Key features of the dataset include demographic indicators such as age (age in years) and sex (gender: 1 = male, 0 = female). Clinical measurements include trestbps (resting blood pressure), chol (serum cholesterol levels), thalach (maximum heart rate achieved), and oldpeak (ST depression induced by exercise). Additionally, categorical variables such as cp (chest pain type), fbs (fasting blood sugar > 120 mg/dl), restecg (resting electrocardiographic results), exang (exercise-induced angina), slope (slope of the peak exercise ST segment), ca (number of major vessels colored by fluoroscopy), and thal (heart imaging defects) provide valuable context for predicting heart disease.
The project will begin with data preprocessing, which includes handling missing values in the columns, ca and thal attributes, encoding categorical variables, and scaling numerical features where necessary. Exploratory Data Analysis (EDA) will follow, with visualizations and statistical summaries to identify trends and relationships among variables. For instance, the relationship between cholesterol levels and heart disease prevalence will be examined.
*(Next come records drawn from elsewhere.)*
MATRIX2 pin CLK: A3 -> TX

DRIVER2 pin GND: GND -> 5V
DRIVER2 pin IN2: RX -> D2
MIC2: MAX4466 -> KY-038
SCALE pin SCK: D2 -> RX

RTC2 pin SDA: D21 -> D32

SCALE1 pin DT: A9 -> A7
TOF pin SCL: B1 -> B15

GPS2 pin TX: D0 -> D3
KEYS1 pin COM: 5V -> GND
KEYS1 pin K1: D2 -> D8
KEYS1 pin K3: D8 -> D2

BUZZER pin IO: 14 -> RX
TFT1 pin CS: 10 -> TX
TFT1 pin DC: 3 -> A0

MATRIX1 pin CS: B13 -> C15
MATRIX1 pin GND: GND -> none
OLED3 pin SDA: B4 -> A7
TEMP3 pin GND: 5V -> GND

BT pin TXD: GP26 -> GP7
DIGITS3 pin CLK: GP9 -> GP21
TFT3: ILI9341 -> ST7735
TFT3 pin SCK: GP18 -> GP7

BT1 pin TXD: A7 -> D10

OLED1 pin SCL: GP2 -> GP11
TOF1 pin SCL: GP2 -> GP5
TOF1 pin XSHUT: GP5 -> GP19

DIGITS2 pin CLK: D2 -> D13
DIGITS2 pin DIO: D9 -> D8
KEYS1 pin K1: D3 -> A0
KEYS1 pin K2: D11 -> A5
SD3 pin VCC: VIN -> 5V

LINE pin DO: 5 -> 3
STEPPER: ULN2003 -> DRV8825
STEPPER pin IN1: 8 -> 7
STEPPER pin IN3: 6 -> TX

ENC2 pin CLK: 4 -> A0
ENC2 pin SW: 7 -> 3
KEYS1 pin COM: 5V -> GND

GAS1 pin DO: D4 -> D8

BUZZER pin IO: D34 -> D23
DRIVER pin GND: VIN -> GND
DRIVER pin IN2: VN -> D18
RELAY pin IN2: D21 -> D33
Once the data is prepared, classification models will be developed. The dataset will be split into training and testing subsets to ensure robust evaluation, and performance metrics like accuracy, precision, recall, and F1-score will be used to assess the models. Feature importance analysis will also be conducted to identify the most significant predictors, such as chest pain type (cp), ST depression (oldpeak), and defects in heart imaging (thal).
To improve model performance, hyperparameter tuning will be carried out using techniques such as cross-validation. The final model will be tested on unseen data to ensure it generalizes well. Findings will be summarized in a detailed report or visualized through a dashboard, highlighting clinical implications and actionable insights.
This project aims to develop a reliable classification model for heart disease prediction while identifying key health metrics influencing its presence. It will provide actionable recommendations for early diagnosis and preventive measures. Potential challenges include managing class imbalances, handling missing data, and ensuring the clinical relevance of machine learning results. Addressing these issues effectively will contribute to the success of the project and its impact on healthcare.
The final report can be found here
We are using a conda virtual environment so that our computational environment is reproducible.
To replicate our analysis:
- Install Miniconda/Anaconda.
- Clone the repository.
- Run conda env create -f environment.yml to create the environment.
- Activate the environment
- Run the analysis scripts
The code of this project licensed under the terms of the MIT license.